====== Excerpt to read

Toddlers learn songs proclaiming their love of Kim Il Sung. Official accounts say Kim Jong Il’s could control the weather, and that broken machinery would spontaneously function at his touch. The state media proclaims Kim Jong Un, who came to power late last year after his father’s death and is believed to be in his late 20s, a living reflection of his two predecessors.

In the official tales, the Kims are kind and they are brilliant, they are strong and they are all-knowing.

The government, of course, is also deeply feared, with vast interlocking webs of intelligence agencies, informer networks and prison camps. Plenty of North Koreans proclaim their belief out of that fear, according to people who have managed to flee the country. Others pay fealty out of professional ambition.

But many people genuinely believe the propaganda; it is so all-encompassing that in many ways it would be hard not to. That makes the rallies as close to religious services as most North Koreans have ever seen.

“We, all the people, cried together while listening to the speech of the Respected General,” says Paek Kum Hui, a schoolteacher who was part of an immense April 15 military parade where Kim Jong Un gave his first public address.

“The tears we shed were more than those of joy,” says Paek, her voice starting to break. She says they also reflect her pride in the new leader, and in North Korea as “really in the center of the world.”

Even people who have fled North Korea say the spectacles can be transcendent experiences. Many say they believed the propaganda when they lived there, and that others did too.

Cho Bong-il, 60, who left for South Korea in 1998 and detests the regime he left behind, says he would sometimes feel emotional during the rallies: “I even had goose bumps.”

For centuries, rulers have used choreographed spectacles to help them maintain control, mixing the appearance of absolute public unity with an underlying threat of what happens to anyone who goes against the grain.

Mass rallies were a part of life in ancient Rome, in 1930s Berlin and in the former Soviet Union, which helped install Kim Il Sung in power after World War II.

But in Pyongyang, spectacles have become science.

============
====== Data excerpts

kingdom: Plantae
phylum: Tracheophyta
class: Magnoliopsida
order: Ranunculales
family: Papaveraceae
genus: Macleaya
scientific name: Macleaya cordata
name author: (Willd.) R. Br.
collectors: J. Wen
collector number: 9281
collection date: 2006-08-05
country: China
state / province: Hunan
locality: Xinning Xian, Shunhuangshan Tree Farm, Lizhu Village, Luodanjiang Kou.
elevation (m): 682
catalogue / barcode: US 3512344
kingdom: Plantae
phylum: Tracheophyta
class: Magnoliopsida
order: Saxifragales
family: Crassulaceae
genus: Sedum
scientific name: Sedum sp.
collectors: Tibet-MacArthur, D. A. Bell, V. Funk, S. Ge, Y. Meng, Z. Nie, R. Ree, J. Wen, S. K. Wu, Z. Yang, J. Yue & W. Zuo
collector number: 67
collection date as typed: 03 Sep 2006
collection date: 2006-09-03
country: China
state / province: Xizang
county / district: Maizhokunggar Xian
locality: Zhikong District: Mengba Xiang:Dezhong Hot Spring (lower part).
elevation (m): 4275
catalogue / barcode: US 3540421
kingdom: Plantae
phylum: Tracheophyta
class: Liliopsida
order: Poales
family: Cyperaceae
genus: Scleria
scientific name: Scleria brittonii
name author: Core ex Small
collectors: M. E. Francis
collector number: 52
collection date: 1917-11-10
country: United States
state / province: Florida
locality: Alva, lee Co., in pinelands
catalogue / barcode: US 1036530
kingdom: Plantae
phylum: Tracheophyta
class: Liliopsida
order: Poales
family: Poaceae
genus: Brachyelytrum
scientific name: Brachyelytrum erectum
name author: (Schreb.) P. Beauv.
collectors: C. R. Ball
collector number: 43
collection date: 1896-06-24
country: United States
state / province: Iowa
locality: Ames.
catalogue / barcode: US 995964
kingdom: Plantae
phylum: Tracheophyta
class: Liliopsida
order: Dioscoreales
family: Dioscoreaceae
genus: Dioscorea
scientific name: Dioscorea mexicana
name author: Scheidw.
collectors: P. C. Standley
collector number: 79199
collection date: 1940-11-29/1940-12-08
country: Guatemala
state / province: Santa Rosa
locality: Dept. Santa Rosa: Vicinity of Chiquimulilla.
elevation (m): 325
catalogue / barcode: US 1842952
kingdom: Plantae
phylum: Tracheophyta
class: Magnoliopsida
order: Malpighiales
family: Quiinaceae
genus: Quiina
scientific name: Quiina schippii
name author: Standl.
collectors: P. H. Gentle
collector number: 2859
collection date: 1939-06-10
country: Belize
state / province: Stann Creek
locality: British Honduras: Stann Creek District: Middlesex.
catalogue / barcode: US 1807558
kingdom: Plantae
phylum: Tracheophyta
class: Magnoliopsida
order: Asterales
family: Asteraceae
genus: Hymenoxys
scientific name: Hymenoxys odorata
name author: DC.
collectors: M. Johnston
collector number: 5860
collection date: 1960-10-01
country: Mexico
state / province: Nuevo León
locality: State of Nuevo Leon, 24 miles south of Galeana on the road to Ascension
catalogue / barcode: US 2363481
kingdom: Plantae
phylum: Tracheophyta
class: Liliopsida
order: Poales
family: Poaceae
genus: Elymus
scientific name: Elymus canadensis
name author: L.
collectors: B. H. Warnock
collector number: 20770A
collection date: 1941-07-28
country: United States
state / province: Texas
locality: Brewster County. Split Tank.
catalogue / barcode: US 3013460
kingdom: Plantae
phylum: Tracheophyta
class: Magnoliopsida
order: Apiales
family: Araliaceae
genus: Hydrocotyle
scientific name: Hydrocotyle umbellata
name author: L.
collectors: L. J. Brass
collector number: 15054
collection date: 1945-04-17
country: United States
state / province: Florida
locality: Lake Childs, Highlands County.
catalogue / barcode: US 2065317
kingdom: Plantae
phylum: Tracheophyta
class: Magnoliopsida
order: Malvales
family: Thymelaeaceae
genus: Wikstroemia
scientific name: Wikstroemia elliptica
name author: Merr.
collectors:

============

* Problems and tasks:
**1.** Please copy, word for word, the excerpt about North Korean rallies between "Even people who" and "against the grain.", inclusive.
**2.** Write the next part of the excerpt about North Korean rallies, picking up right after its final sentence.
The material here is separate from the excerpt about North Korean rallies.

* Responses per task:
**1.**
Even people who have fled North Korea say the spectacles can be transcendent experiences. Many say they believed the propaganda when they lived there, and that others did too.

Cho Bong-il, 60, who left for South Korea in 1998 and detests the regime he left behind, says he would sometimes feel emotional during the rallies: “I even had goose bumps.”

For centuries, rulers have used choreographed spectacles to help them maintain control, mixing the appearance of absolute public unity with an underlying threat of what happens to anyone who goes against the grain.

**2.**
Two decades after the Soviet Union’s fall, rallies that Stalin would recognize occur regularly in the North Korean capital, home to the country’s political, military and bureaucratic elite. Members of that elite know that attendance at the rallies, and the practice sessions ahead of time, are a part of living here.

So they learn the rules early — from how to dress (conservatively) to where to stand (look for the numbers painted on many large plazas).

They participate in mass political rallies, mass military parades and mass outdoor dances, with thousands of synchronized couples swinging their partners in honor of the 100th anniversary of Kim Il Sung’s birth.

“When we as outsiders we look at these productions we only look at the final product: these machine-like events that look very eerie,” says Suk-young Kim, a professor at the University of California at Santa Barbara who has studied the spectacles. “But imagine you’re coordinating every breath you take with 100,000 people: it brings people together, it eliminates individual will. It has tremendous efficacy in running society.”

Not that it can’t get tiresome.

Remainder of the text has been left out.